Thursday, November 6, 2008

Study Skills

I was quite happy last night when I stumbled upon a mind-mapping programme when browsing the iPhone app store. I have been mind-mapping for about 8 years now and it is just great that I can do this anywhere, any time on my mobile phone.

Mind-mapping is a skill which I picked up in my 3rd year in university. How I wish I knew about it earlier, as for somebody with poor memory retention, it has helped me tremendously. It seems the most natural way for me to organise information, hierarchy is clear, everything is succinct and it draws strongly on association. I love it right from the beginning and had kept using it long after I graduate. Nowadays, I use it to brainstorm, organise and make relations to all kinds of information, from departmental plans to grocery lists.

I was eager to share this with my pupils years ago when I started teaching, introducing this skill to them that has been so useful to me. However, results were mixed. Although I took to this method and had benefited from it almost instantly, many pupils had found it to be a chore. In a feedback session, they told me that they were really doing it only to show me. After that year, I was not too insistent that pupils create mind maps, acknowledging that everybody is different and everyone has to find the most suitable way for themselves to learn.

Study skills is even more important now for our younger generation than it is for me during my time in school. Our pupils now are born in the internet era and are hard-wired from birth in a totally different environment.

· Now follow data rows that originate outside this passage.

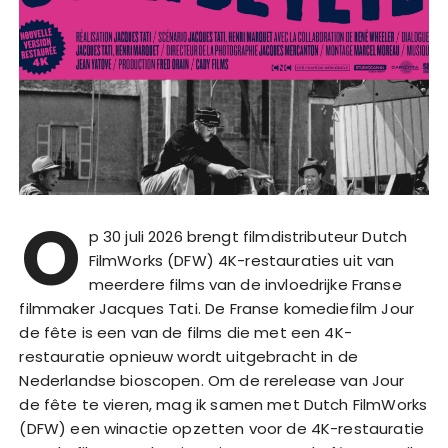
O
p 30 juli 2026 brengt filmdistributeur Dutch
FilmWorks (DFW) 4K-restauraties uit van
meerdere films van de invloedrijke Franse
filmmaker Jacques Tati. De Franse komediefilm Jour
de fête is een van de films die met een 4K-
restauratie opnieuw wordt uitgebracht in de
Nederlandse bioscopen. Om de rerelease van Jour
de fête te vieren, mag ik samen met Dutch FilmWorks
(DFW) een winactie opzetten voor de 4K-restauratie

They learn and perceive information differently. They will need the skills not only to cope with the demands of school but to have the competence and confidence of successfully navigating through their increasingly complicated lives.

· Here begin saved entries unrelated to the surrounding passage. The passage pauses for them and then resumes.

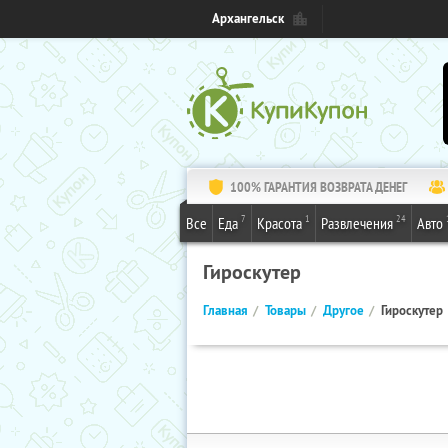
Архангельск
100% ГАРАНТИЯ ВОЗВРАТА ДЕНЕГ
7
1
24
Все
Еда
Красота
Развлечения
Авто
Гироскутер
Главная
Товары
Другое
Гироскутер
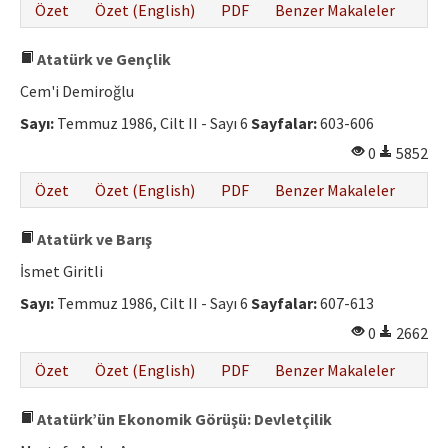
Özet
Özet (English)
PDF
Benzer Makaleler
Atatürk ve Gençlik
Cem'i Demiroğlu
Sayı:
Temmuz 1986, Cilt II - Sayı 6
Sayfalar:
603-606
0
5852
Özet
Özet (English)
PDF
Benzer Makaleler
Atatürk ve Barış
İsmet Giritli
Sayı:
Temmuz 1986, Cilt II - Sayı 6
Sayfalar:
607-613
0
2662
Özet
Özet (English)
PDF
Benzer Makaleler
Atatürk’ün Ekonomik Görüşü: Devletçilik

What should we teach them in terms of study skills? GTD? Time management? Mind-mapping? I am sure there is a list to choose from.

Or should we begin by learning more about our pupils? What are their favourite handheld games? What kind of music do they listen to? What television shows do they watch? What are their favourite websites? What are they buying with their money? Perhaps knowing more about that will help us better decide.

1 comment:

stephen chin said...

the iPhone mind-mapping app is really cool; versatile, fluid though not too organic

Mind-mapping is developed as a mirror to the way the brain works. more specifically, the way a brain cell works.

There was a video of a single brain cell on a microscope slide that stretches its tendrils across the slide, moving the cell from one end of the slide to the other, always seeking to connect to another cell. When the cell reached the other end of the slide without making any connection, it retraces its steps back to the starting point, shriveled, shrank, collapsed and died.

Thus mind-mapping as a thinking and learning tool is but the natural way. There might be personal likes and dislikes about the method but subconsciously, its the method the connects to the brain.

Perhaps why some people can't seem to benefit from this practice is that the brain wasn't working with the action.